The state feels that the spring and Fal stockings of bows in lakes is what they consider the "Quantity" fishery for folks wanting to fill up the freezer while the Mad, Clear Creek, and Clear Fork are considered a "Quality" fishery where a sportsman can catch better fish which is why the regs are 2 fish over 12". State stocks the browns 1 time a year at 5-7" so the fish can not be kept until they have been int he river at least a year giving folks like us a good chance to catch and release them with the hopes he will make it to 12+" before he is caught 10 times. ( see 1st paragraph) 

Also remember that the last DNR survey showed roughly 90 trout better then 9" per mile in the system. Thats not many which is why we strongly suggest CnR, barbless hooks, no live bait, no treble hooks etc. as to protect them, remember the little 6" brownie you carefully release this year may be a gorgeous fish of a lifetime for someone in 3 years!!

Salmonid


----------



## H2O Mellon (Apr 5, 2004)

Salmonid said:


> remember the little 6" brownie you carefully release this year may be a gorgeous fish of a lifetime for someone in 3 years!!


Or a nice Flathead bait for your friends!!!! (Just kidding Mark!)


----------



## sevenx (Apr 21, 2005)

Thanks for all the info and discussion on the issues around the Mad. Very interesting to those of us who do fish c & r. I agree it is a put grow and take fishery but I would like to see further regs such as fly and lure only and single barbless hooks. Mark I am sure this has been discussed in your groups. What has been the general attitude towards these type of regs? Thanks S


----------



## Salmonid (Apr 14, 2004)

we keep pushing for a "Delayed Harvest" opportunity where its strictly CNR from Dec 1 through April 1st above Rt 36. so the meat hunters can fish downstream and still take everything they catch and the sports man can stay upstream. Part of the reason we are pushing for this is because the Winter is when the "other" types of anglers show up to fish the Mad since its the only game in town and when we see the highest amount of poaching, Littering, taking of fish and trespassing because these folks are always walking the fields for everyone to see them.

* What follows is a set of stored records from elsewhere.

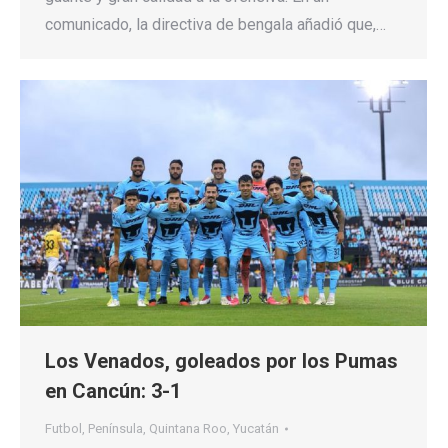
comunicado, la directiva de bengala añadió que,…
Los Venados, goleados por los Pumas
en Cancún: 3-1
Futbol
,
Península
,
Quintana Roo
,
Yucatán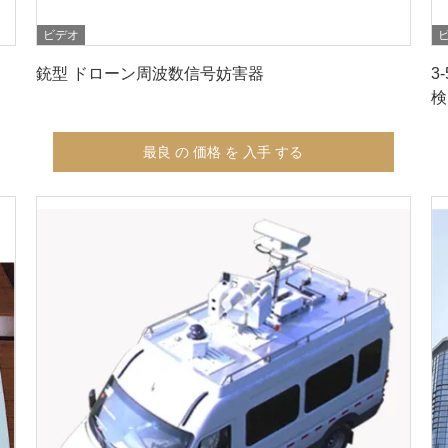
ビデオ
最良 の 価格 を 入手 する
銃型 ドローン周波数信号妨害器
3
検
最良 の 価格 を 入手 する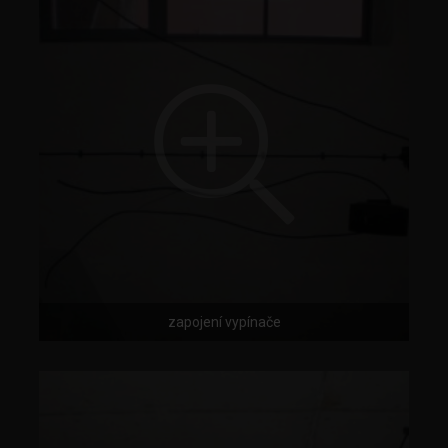
zapojení vypínače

The state really wants to keep all the inland regs the same for all trout waters so its easier to enforce so while we are still pushing, its unlikely that will change from its present regulations and by limiting to artificials only and Single hooks, prior simillar regs on Macochee creek didnt help the fishing any so becuase its been tried and didnt seem to help, the state will not go that way and if they restrict the water in those ways, the loudest complainers are the meat takers who demand the state stock so they can eat them, they seem to have the DNR's ear much better then the organized groups of sportsman.

Salmonid


----------



## Walter Adkins (May 20, 2004)

Salmonoid, I have not experienced the winter time poaching that you talk about. I fish almost exclusively during the winter now because during the warmer months there is just to much traffic on the river. I can go during the winter and may not see another person all day. I think that the reason that so many people are spotted walking the fields during the winter is that there are not crops to hide them. Most guys are just as lazy during the summer as they are during the winter. 
Snow falling, hot trout, and the water to your self; what more could a guy ask for. I have also caught my biggest trout of all out of the Mad. The only rainbow that I have caught in the Mad. It was only 18" but it was a true football trout. You know the type, as round as a football. It was one of those times that I did wish at least one other person was around to see that thing. I let it go and I hope that it has now grown over 20".


----------



## ethan-a-thon (Aug 17, 2006)

Cool thanks for all the insights, it totally makes sense, when explained that way. Its not a simple as C&R = more fish. But I do like the idea of limiting the meat takers to bellow 36. I'd really like to attend some TU meetings and meet some folks who are into this sort of thing, most of my friends are Smallie junkies on the Darby and Scioto, ( nothing wrong with that) but the trout/fly world doesn't come up all that often.


----------